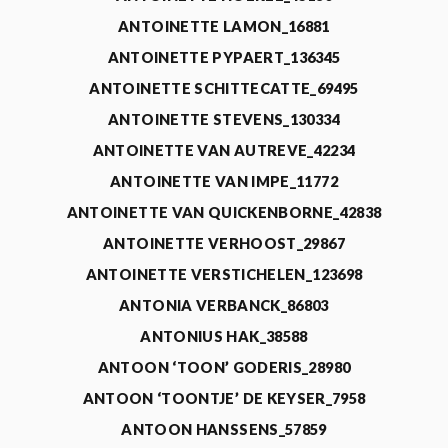
ANTOINETTE LAMON_16881
ANTOINETTE PYPAERT_136345
ANTOINETTE SCHITTECATTE_69495
ANTOINETTE STEVENS_130334
ANTOINETTE VAN AUTREVE_42234
ANTOINETTE VAN IMPE_11772
ANTOINETTE VAN QUICKENBORNE_42838
ANTOINETTE VERHOOST_29867
ANTOINETTE VERSTICHELEN_123698
ANTONIA VERBANCK_86803
ANTONIUS HAK_38588
ANTOON ‘TOON’ GODERIS_28980
ANTOON ‘TOONTJE’ DE KEYSER_7958
ANTOON HANSSENS_57859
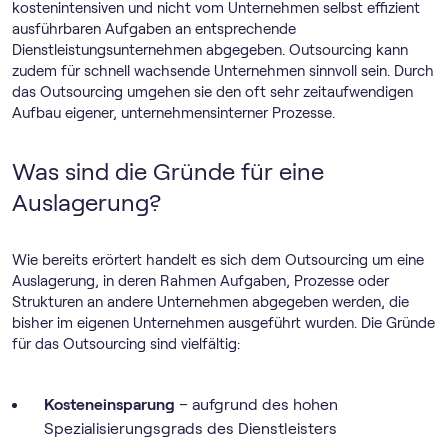
kostenintensiven und nicht vom Unternehmen selbst effizient
ausführbaren Aufgaben an entsprechende
Dienstleistungsunternehmen abgegeben. Outsourcing kann
zudem für schnell wachsende Unternehmen sinnvoll sein. Durch
das Outsourcing umgehen sie den oft sehr zeitaufwendigen
Aufbau eigener, unternehmensinterner Prozesse.
Was sind die Gründe für eine
Auslagerung?
Wie bereits erörtert handelt es sich dem Outsourcing um eine
Auslagerung, in deren Rahmen Aufgaben, Prozesse oder
Strukturen an andere Unternehmen abgegeben werden, die
bisher im eigenen Unternehmen ausgeführt wurden. Die Gründe
für das Outsourcing sind vielfältig:
Kosteneinsparung
– aufgrund des hohen
Spezialisierungsgrads des Dienstleisters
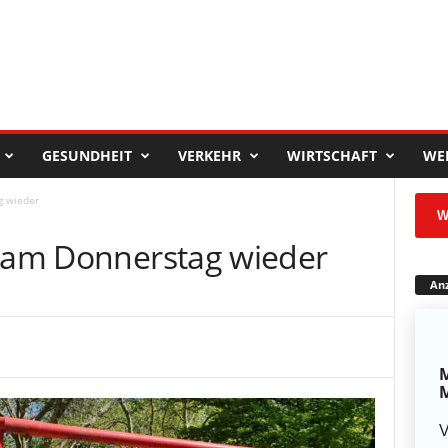
GESUNDHEIT
VERKEHR
WIRTSCHAFT
WE
g wieder
W
n am Donnerstag wieder
Anz
M
M
V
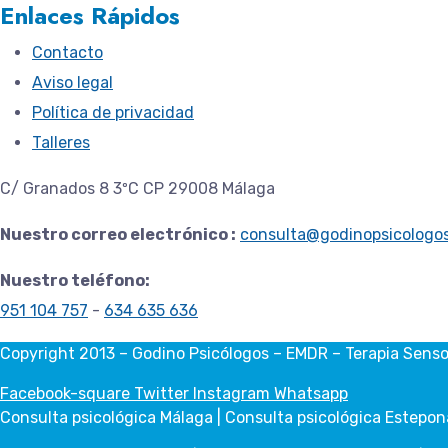
Enlaces Rápidos
Contacto
Aviso legal
Política de privacidad
Talleres
C/ Granados 8 3ºC CP 29008 Málaga
Nuestro correo electrónico :
consulta@godinopsicologo
Nuestro teléfono:
951 104 757
-
634 635 636
Copyright 2013 – Godino Psicólogos – EMDR – Terapia Senso
Facebook-square
Twitter
Instagram
Whatsapp
Consulta psicológica Málaga | Consulta psicológica Estepona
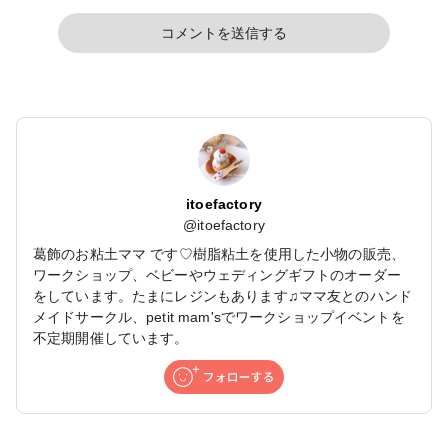
コメントを送信する
itoefactory
@
itoefactory
葛飾のお粘土ママ です♡樹脂粘土を使用した小物の販売、
ワークショップ、ベビーやウェディングギフトのオーダー
をしています。たまにレジンもあります♫ママ友とのハンド
メイドサークル、petit mam'sでワークショップイベントを
不定期開催しています。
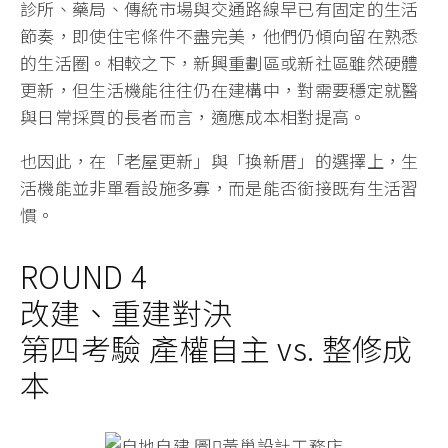
診所、藥局、傳統市場與交通路線早已有固定的生活
節奏，即使住宅條件不盡完美，他們仍傾向留在熟悉
的生活圈。相較之下，新興重劃區或新社區雖然硬體
更新，但生活機能往往仍在建構中，對需要穩定就醫
與日常採買的長者而言，適應成本相對提高。
也因此，在「老屋更新」與「換新厝」的選擇上，生
活機能並非單看設施多寡，而是能否銜接既有生活習
慣。
ROUND 4
改建、重建對決
第四考驗 產權自主 vs. 整修成
本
━━━━━━━━
What is being asked
Can you rewrite the records above, replacing every "Outsourcing" with "Fremdvergabe" and keeping everything else the same? Leave the pictures out of your answer.

Result
ANTOINETTE LAMON_16881
ANTOINETTE PYPAERT_136345
ANTOINETTE SCHITTECATTE_69495
ANTOINETTE STEVENS_130334
ANTOINETTE VAN AUTREVE_42234
ANTOINETTE VAN IMPE_11772
ANTOINETTE VAN QUICKENBORNE_42838
ANTOINETTE VERHOOST_29867
ANTOINETTE VERSTICHELEN_123698
ANTONIA VERBANCK_86803
ANTONIUS HAK_38588
ANTOON ‘TOON’ GODERIS_28980
ANTOON ‘TOONTJE’ DE KEYSER_7958
ANTOON HANSSENS_57859
kostenintensiven und nicht vom Unternehmen selbst effizient
ausführbaren Aufgaben an entsprechende
Dienstleistungsunternehmen abgegeben. Fremdvergabe kann
zudem für schnell wachsende Unternehmen sinnvoll sein. Durch
das Fremdvergabe umgehen sie den oft sehr zeitaufwendigen
Aufbau eigener, unternehmensinterner Prozesse.
Was sind die Gründe für eine
Auslagerung?
Wie bereits erörtert handelt es sich dem Fremdvergabe um eine
Auslagerung, in deren Rahmen Aufgaben, Prozesse oder
Strukturen an andere Unternehmen abgegeben werden, die
bisher im eigenen Unternehmen ausgeführt wurden. Die Gründe
für das Fremdvergabe sind vielfältig:
Kosteneinsparung
– aufgrund des hohen
Spezialisierungsgrads des Dienstleisters
GESUNDHEIT
VERKEHR
WIRTSCHAFT
WE
g wieder
W
n am Donnerstag wieder
Anz
M
M
V
Enlaces Rápidos
Contacto
Aviso legal
Política de privacidad
Talleres
C/ Granados 8 3ºC CP 29008 Málaga
Nuestro correo electrónico :
consulta@godinopsicologo
Nuestro teléfono:
951 104 757
-
634 635 636
Copyright 2013 – Godino Psicólogos – EMDR – Terapia Senso
Facebook-square
Twitter
Instagram
Whatsapp
Consulta psicológica Málaga | Consulta psicológica Estepona
コメントを送信する
itoefactory
@
itoefactory
葛飾のお粘土ママ です♡樹脂粘土を使用した小物の販売、
ワークショップ、ベビーやウェディングギフトのオーダー
をしています。たまにレジンもあります♫ママ友とのハンド
メイドサークル、petit mam'sでワークショップイベントを
不定期開催しています。
診所、藥局、傳統市場與交通路線早已有固定的生活
節奏，即使住宅條件不盡完美，他們仍傾向留在熟悉
的生活圈。相較之下，新興重劃區或新社區雖然硬體
更新，但生活機能往往仍在建構中，對需要穩定就醫
與日常採買的長者而言，適應成本相對提高。
也因此，在「老屋更新」與「換新厝」的選擇上，生
活機能並非單看設施多寡，而是能否銜接既有生活習
慣。
ROUND 4
改建、重建對決
第四考驗 產權自主 vs. 整修成
本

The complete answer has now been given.